By Cyril Almeida
DEATH by hemlock or a shotgun to the face is the kind of choice that can make you forget the result is the same.
Yesterday felt like a bit of both.
It wasn’t shocking. Only the naïve are unaware of what lurks at what we can only pray are the fringes of society.
The slow poisoning of state and society has turned explosive. From here, what will be, will be.
And for three weeks, we watched as the fringe dragged itself to the centre and raised itself into a miasma that has engulfed us all.
It wasn’t particularly surprising. There is effectively no government. And definitely no one who could handle this situation.
Civilian government or military dictator, ours is a top-down, personality-driven system. A figure in whom not only is the power of high office vested, but who also has the legitimacy or strength to wield that power.
Khaqan Abbasi is manifestly not that person. Shahbaz maybe could’ve been that person in this particularly hellish scenario, but we can’t know because he’s been too busy sulking.
For better or worse, there were only two potential wielding-power-at-the-very-top figures who could — could — have sorted this out before it snowballed.
But Nawaz has been stripped of office. And the chief, we have now learned, believes national cohesion is on the line because of violence by both sides.
It isn’t surprising the danger grew and grew.
From here, what will be, will be. Order, or the veneer of it, will be established, but what precedents will be set — in the streets and in government — we can only guess.

____

Answer these questions about the column above:
1. For how long does the column say "we watched as the fringe dragged itself to the centre"?
2. According to the column, what has Shahbaz been too busy doing?
3. What does the column say has happened to Nawaz?

→ Provided records:

____

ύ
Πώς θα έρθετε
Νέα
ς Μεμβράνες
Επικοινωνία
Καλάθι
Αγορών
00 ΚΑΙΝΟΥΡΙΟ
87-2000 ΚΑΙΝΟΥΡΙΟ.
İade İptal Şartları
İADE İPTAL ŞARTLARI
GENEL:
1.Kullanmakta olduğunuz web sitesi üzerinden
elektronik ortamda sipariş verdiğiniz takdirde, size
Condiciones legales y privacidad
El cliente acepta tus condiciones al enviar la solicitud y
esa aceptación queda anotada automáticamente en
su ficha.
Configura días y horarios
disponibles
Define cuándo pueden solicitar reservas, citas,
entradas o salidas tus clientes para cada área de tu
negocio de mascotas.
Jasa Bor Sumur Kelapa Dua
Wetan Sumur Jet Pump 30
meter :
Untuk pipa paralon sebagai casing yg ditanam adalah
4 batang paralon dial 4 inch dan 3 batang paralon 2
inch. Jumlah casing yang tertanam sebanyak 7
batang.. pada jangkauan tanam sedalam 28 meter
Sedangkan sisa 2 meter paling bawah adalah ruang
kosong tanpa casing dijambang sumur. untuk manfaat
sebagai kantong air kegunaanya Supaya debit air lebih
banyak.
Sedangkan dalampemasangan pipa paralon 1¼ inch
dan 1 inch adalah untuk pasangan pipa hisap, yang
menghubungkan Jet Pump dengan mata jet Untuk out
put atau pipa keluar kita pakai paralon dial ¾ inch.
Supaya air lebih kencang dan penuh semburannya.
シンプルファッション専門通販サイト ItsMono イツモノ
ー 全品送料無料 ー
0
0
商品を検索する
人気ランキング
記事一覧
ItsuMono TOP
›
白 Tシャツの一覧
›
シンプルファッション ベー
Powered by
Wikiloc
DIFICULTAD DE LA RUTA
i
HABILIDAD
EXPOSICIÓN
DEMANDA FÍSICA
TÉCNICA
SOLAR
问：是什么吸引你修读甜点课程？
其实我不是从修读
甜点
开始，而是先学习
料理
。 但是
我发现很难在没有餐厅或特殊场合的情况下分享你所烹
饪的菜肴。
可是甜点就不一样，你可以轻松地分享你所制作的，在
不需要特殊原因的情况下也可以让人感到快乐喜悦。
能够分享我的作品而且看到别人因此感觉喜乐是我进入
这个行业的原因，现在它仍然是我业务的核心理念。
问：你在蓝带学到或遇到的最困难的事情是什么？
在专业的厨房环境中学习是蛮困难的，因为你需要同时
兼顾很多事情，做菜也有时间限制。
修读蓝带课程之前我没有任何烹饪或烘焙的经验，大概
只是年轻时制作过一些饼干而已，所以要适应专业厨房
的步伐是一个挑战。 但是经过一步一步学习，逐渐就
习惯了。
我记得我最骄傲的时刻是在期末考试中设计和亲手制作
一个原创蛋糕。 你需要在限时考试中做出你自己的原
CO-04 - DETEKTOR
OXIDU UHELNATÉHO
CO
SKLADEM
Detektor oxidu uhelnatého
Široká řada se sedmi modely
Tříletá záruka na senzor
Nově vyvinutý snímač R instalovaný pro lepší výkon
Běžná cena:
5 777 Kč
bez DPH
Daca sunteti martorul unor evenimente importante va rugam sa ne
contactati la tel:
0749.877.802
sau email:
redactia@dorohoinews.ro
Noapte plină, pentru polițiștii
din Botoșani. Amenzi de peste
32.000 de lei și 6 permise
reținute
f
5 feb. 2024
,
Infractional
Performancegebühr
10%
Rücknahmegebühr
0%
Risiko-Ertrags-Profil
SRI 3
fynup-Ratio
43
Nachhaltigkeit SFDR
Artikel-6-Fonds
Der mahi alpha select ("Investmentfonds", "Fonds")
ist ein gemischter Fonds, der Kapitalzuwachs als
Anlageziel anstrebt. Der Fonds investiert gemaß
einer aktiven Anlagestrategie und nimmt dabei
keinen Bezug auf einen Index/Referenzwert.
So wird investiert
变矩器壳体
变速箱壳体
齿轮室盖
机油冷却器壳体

____

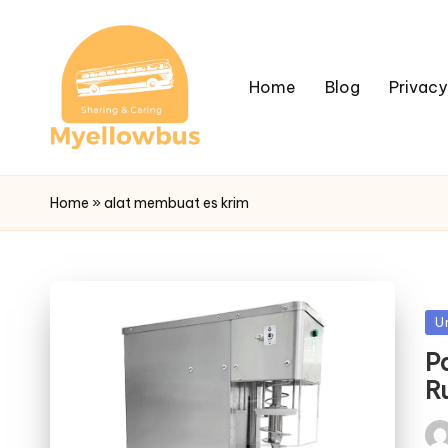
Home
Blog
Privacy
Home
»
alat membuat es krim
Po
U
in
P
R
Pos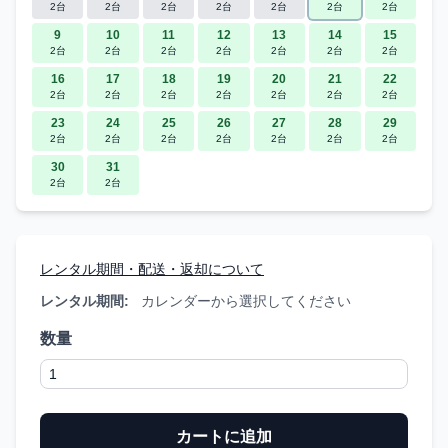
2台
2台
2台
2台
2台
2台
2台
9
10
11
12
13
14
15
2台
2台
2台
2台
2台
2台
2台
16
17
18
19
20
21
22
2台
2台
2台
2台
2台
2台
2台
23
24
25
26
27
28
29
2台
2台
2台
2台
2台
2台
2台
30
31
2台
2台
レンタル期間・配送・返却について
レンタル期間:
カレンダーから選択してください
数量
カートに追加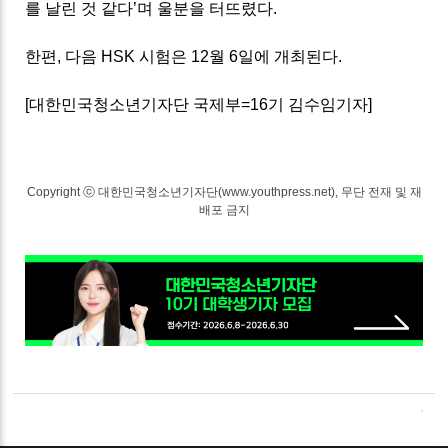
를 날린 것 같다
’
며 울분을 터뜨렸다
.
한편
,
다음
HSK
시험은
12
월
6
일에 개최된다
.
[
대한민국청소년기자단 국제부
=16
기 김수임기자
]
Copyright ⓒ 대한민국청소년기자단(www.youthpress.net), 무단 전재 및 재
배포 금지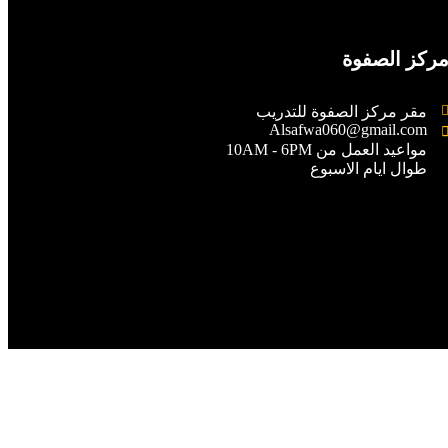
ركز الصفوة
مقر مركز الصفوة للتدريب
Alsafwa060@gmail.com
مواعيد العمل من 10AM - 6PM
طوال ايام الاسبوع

____

→ Answer section:
1. For three weeks.
2. Sulking.
3. He has been stripped of office.